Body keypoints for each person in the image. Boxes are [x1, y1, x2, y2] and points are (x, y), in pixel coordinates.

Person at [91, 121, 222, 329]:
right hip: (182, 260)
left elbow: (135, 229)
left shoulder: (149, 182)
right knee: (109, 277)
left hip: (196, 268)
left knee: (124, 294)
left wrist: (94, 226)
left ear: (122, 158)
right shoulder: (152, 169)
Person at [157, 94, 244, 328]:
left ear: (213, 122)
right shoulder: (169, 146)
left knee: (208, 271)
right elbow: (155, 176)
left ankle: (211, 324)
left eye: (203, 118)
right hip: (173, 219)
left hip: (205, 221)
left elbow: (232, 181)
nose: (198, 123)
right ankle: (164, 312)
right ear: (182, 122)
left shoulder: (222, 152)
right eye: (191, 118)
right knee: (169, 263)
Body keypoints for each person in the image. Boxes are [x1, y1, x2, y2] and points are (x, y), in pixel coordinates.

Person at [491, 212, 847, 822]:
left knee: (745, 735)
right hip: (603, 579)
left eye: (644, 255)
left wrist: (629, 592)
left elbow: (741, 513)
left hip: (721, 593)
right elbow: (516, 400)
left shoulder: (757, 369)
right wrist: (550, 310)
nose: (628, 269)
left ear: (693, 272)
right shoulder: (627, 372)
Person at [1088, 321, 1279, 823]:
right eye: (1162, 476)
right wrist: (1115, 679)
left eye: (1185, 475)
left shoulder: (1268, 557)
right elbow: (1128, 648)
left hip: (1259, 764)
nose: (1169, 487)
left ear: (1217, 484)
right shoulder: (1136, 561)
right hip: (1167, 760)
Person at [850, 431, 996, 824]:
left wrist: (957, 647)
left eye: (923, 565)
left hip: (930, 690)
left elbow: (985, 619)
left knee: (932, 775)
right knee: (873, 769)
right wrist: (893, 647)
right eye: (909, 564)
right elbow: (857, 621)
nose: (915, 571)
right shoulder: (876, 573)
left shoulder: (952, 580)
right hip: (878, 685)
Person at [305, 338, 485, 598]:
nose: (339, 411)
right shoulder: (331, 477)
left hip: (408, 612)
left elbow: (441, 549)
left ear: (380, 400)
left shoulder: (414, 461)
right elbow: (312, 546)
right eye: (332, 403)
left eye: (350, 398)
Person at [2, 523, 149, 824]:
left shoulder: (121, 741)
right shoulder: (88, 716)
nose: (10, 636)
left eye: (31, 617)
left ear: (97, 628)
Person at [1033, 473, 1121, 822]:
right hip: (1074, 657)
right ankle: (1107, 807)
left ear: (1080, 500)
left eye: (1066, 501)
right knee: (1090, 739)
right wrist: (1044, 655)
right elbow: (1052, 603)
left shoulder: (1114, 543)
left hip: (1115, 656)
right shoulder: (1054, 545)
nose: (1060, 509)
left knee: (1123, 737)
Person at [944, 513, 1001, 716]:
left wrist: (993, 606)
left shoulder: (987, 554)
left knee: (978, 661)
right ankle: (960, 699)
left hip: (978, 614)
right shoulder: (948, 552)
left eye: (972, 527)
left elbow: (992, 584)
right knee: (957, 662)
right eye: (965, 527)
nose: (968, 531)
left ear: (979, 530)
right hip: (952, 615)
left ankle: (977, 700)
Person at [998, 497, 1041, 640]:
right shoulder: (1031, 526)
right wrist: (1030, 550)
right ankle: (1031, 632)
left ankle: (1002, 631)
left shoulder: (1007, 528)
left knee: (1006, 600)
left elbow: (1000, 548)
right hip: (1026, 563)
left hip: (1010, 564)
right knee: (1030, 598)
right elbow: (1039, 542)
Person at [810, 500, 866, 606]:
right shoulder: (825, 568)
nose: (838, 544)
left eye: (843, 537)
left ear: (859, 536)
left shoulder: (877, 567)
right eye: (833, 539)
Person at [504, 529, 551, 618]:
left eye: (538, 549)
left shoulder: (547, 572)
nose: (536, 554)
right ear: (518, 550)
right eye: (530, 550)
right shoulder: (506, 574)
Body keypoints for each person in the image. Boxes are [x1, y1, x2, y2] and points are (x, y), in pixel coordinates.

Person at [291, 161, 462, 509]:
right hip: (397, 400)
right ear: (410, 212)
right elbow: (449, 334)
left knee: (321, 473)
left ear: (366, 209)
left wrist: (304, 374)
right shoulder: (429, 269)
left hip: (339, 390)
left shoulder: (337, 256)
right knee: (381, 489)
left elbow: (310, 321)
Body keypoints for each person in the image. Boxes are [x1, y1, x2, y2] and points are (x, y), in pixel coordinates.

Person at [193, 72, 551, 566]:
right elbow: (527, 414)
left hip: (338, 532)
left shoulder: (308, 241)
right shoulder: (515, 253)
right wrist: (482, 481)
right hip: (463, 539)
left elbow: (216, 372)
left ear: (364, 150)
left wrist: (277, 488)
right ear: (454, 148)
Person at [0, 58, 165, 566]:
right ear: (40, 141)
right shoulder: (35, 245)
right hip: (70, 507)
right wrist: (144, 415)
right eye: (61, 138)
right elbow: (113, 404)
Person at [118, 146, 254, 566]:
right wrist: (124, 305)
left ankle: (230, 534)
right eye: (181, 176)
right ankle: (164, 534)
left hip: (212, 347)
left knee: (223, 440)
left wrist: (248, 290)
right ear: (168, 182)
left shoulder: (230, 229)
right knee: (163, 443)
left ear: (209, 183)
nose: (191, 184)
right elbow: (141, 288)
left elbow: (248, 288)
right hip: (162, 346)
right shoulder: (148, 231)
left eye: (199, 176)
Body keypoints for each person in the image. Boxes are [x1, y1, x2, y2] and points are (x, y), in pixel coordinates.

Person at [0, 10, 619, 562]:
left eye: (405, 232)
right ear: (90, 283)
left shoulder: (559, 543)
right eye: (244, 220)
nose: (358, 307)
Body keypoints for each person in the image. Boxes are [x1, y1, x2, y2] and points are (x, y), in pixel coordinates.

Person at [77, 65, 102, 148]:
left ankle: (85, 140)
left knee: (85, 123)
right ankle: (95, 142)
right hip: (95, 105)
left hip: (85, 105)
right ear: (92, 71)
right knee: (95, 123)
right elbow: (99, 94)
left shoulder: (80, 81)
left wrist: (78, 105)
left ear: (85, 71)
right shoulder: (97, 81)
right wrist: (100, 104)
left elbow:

### What the task asks
Find every line in the records above that contains the word "nose", and copy each one.

### Output below
nose: (198, 123)
nose: (628, 269)
nose: (1169, 487)
nose: (915, 571)
nose: (339, 411)
nose: (10, 636)
nose: (1060, 509)
nose: (968, 531)
nose: (838, 544)
nose: (536, 554)
nose: (191, 184)
nose: (358, 307)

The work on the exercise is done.